Dataset entries
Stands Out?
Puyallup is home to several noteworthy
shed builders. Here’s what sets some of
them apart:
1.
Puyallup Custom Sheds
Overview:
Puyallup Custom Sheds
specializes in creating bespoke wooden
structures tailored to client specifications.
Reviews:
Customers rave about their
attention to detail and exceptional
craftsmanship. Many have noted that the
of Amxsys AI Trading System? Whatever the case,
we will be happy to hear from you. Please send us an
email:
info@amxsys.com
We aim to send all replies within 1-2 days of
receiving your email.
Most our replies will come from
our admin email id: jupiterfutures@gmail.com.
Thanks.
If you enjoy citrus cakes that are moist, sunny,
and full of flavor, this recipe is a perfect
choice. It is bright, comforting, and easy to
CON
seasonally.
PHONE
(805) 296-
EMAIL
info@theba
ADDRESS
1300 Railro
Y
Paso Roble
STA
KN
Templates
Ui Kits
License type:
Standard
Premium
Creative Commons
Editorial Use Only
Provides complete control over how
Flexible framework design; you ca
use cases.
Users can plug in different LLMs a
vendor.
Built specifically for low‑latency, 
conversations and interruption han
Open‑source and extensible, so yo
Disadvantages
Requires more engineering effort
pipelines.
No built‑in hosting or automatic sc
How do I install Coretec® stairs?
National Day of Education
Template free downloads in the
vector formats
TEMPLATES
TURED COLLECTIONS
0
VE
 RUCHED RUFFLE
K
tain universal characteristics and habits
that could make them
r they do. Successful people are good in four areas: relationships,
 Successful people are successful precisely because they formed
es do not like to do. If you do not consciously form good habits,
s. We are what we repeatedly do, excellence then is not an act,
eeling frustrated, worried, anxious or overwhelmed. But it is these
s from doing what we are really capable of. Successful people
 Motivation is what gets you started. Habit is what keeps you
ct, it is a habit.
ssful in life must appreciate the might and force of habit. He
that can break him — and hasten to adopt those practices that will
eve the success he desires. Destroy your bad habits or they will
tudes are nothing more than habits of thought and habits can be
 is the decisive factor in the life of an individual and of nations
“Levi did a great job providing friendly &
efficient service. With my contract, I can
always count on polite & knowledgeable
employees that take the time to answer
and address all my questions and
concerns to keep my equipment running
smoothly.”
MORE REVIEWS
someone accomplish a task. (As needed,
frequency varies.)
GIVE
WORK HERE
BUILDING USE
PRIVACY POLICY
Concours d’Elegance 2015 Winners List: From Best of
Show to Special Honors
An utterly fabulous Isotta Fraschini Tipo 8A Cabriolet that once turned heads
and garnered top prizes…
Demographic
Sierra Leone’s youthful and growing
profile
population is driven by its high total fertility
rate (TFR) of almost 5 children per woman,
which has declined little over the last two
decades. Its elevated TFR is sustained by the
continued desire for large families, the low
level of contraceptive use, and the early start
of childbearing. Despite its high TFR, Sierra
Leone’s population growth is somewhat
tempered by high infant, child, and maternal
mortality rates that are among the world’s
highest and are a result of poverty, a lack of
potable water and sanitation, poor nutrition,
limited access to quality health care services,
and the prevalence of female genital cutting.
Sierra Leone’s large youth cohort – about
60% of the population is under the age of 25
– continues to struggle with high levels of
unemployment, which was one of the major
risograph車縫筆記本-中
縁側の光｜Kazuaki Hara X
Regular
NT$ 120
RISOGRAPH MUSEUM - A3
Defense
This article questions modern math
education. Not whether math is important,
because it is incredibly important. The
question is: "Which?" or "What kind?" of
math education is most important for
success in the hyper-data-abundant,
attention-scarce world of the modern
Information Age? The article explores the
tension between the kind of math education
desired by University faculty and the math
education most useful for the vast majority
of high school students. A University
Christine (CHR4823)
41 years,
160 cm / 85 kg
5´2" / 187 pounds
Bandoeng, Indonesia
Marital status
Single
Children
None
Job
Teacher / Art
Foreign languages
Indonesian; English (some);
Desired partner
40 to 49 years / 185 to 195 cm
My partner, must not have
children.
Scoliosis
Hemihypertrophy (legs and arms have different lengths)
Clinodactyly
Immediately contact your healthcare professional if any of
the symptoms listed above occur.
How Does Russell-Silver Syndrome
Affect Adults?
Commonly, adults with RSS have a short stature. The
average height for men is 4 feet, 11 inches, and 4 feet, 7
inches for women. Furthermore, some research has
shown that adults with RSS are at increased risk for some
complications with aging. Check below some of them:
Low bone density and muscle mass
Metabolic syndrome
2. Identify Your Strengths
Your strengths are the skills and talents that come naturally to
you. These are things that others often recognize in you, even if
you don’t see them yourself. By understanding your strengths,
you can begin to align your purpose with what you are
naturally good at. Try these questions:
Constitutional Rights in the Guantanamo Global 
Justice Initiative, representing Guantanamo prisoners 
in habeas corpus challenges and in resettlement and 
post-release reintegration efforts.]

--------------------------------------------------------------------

Exercise details
Exactly as written above, copy out all the records.

Answer
Stands Out?
Puyallup is home to several noteworthy
shed builders. Here’s what sets some of
them apart:
1.
Puyallup Custom Sheds
Overview:
Puyallup Custom Sheds
specializes in creating bespoke wooden
structures tailored to client specifications.
Reviews:
Customers rave about their
attention to detail and exceptional
craftsmanship. Many have noted that the
of Amxsys AI Trading System? Whatever the case,
we will be happy to hear from you. Please send us an
email:
info@amxsys.com
We aim to send all replies within 1-2 days of
receiving your email.
Most our replies will come from
our admin email id: jupiterfutures@gmail.com.
Thanks.
If you enjoy citrus cakes that are moist, sunny,
and full of flavor, this recipe is a perfect
choice. It is bright, comforting, and easy to
CON
seasonally.
PHONE
(805) 296-
EMAIL
info@theba
ADDRESS
1300 Railro
Y
Paso Roble
STA
KN
Templates
Ui Kits
License type:
Standard
Premium
Creative Commons
Editorial Use Only
Provides complete control over how
Flexible framework design; you ca
use cases.
Users can plug in different LLMs a
vendor.
Built specifically for low‑latency, 
conversations and interruption han
Open‑source and extensible, so yo
Disadvantages
Requires more engineering effort
pipelines.
No built‑in hosting or automatic sc
How do I install Coretec® stairs?
National Day of Education
Template free downloads in the
vector formats
TEMPLATES
TURED COLLECTIONS
0
VE
 RUCHED RUFFLE
K
tain universal characteristics and habits
that could make them
r they do. Successful people are good in four areas: relationships,
 Successful people are successful precisely because they formed
es do not like to do. If you do not consciously form good habits,
s. We are what we repeatedly do, excellence then is not an act,
eeling frustrated, worried, anxious or overwhelmed. But it is these
s from doing what we are really capable of. Successful people
 Motivation is what gets you started. Habit is what keeps you
ct, it is a habit.
ssful in life must appreciate the might and force of habit. He
that can break him — and hasten to adopt those practices that will
eve the success he desires. Destroy your bad habits or they will
tudes are nothing more than habits of thought and habits can be
 is the decisive factor in the life of an individual and of nations
“Levi did a great job providing friendly &
efficient service. With my contract, I can
always count on polite & knowledgeable
employees that take the time to answer
and address all my questions and
concerns to keep my equipment running
smoothly.”
MORE REVIEWS
someone accomplish a task. (As needed,
frequency varies.)
GIVE
WORK HERE
BUILDING USE
PRIVACY POLICY
Concours d’Elegance 2015 Winners List: From Best of
Show to Special Honors
An utterly fabulous Isotta Fraschini Tipo 8A Cabriolet that once turned heads
and garnered top prizes…
Demographic
Sierra Leone’s youthful and growing
profile
population is driven by its high total fertility
rate (TFR) of almost 5 children per woman,
which has declined little over the last two
decades. Its elevated TFR is sustained by the
continued desire for large families, the low
level of contraceptive use, and the early start
of childbearing. Despite its high TFR, Sierra
Leone’s population growth is somewhat
tempered by high infant, child, and maternal
mortality rates that are among the world’s
highest and are a result of poverty, a lack of
potable water and sanitation, poor nutrition,
limited access to quality health care services,
and the prevalence of female genital cutting.
Sierra Leone’s large youth cohort – about
60% of the population is under the age of 25
– continues to struggle with high levels of
unemployment, which was one of the major
risograph車縫筆記本-中
縁側の光｜Kazuaki Hara X
Regular
NT$ 120
RISOGRAPH MUSEUM - A3
Defense
This article questions modern math
education. Not whether math is important,
because it is incredibly important. The
question is: "Which?" or "What kind?" of
math education is most important for
success in the hyper-data-abundant,
attention-scarce world of the modern
Information Age? The article explores the
tension between the kind of math education
desired by University faculty and the math
education most useful for the vast majority
of high school students. A University
Christine (CHR4823)
41 years,
160 cm / 85 kg
5´2" / 187 pounds
Bandoeng, Indonesia
Marital status
Single
Children
None
Job
Teacher / Art
Foreign languages
Indonesian; English (some);
Desired partner
40 to 49 years / 185 to 195 cm
My partner, must not have
children.
Scoliosis
Hemihypertrophy (legs and arms have different lengths)
Clinodactyly
Immediately contact your healthcare professional if any of
the symptoms listed above occur.
How Does Russell-Silver Syndrome
Affect Adults?
Commonly, adults with RSS have a short stature. The
average height for men is 4 feet, 11 inches, and 4 feet, 7
inches for women. Furthermore, some research has
shown that adults with RSS are at increased risk for some
complications with aging. Check below some of them:
Low bone density and muscle mass
Metabolic syndrome
2. Identify Your Strengths
Your strengths are the skills and talents that come naturally to
you. These are things that others often recognize in you, even if
you don’t see them yourself. By understanding your strengths,
you can begin to align your purpose with what you are
naturally good at. Try these questions:
Constitutional Rights in the Guantanamo Global 
Justice Initiative, representing Guantanamo prisoners 
in habeas corpus challenges and in resettlement and 
post-release reintegration efforts.]

--------------------------------------------------------------------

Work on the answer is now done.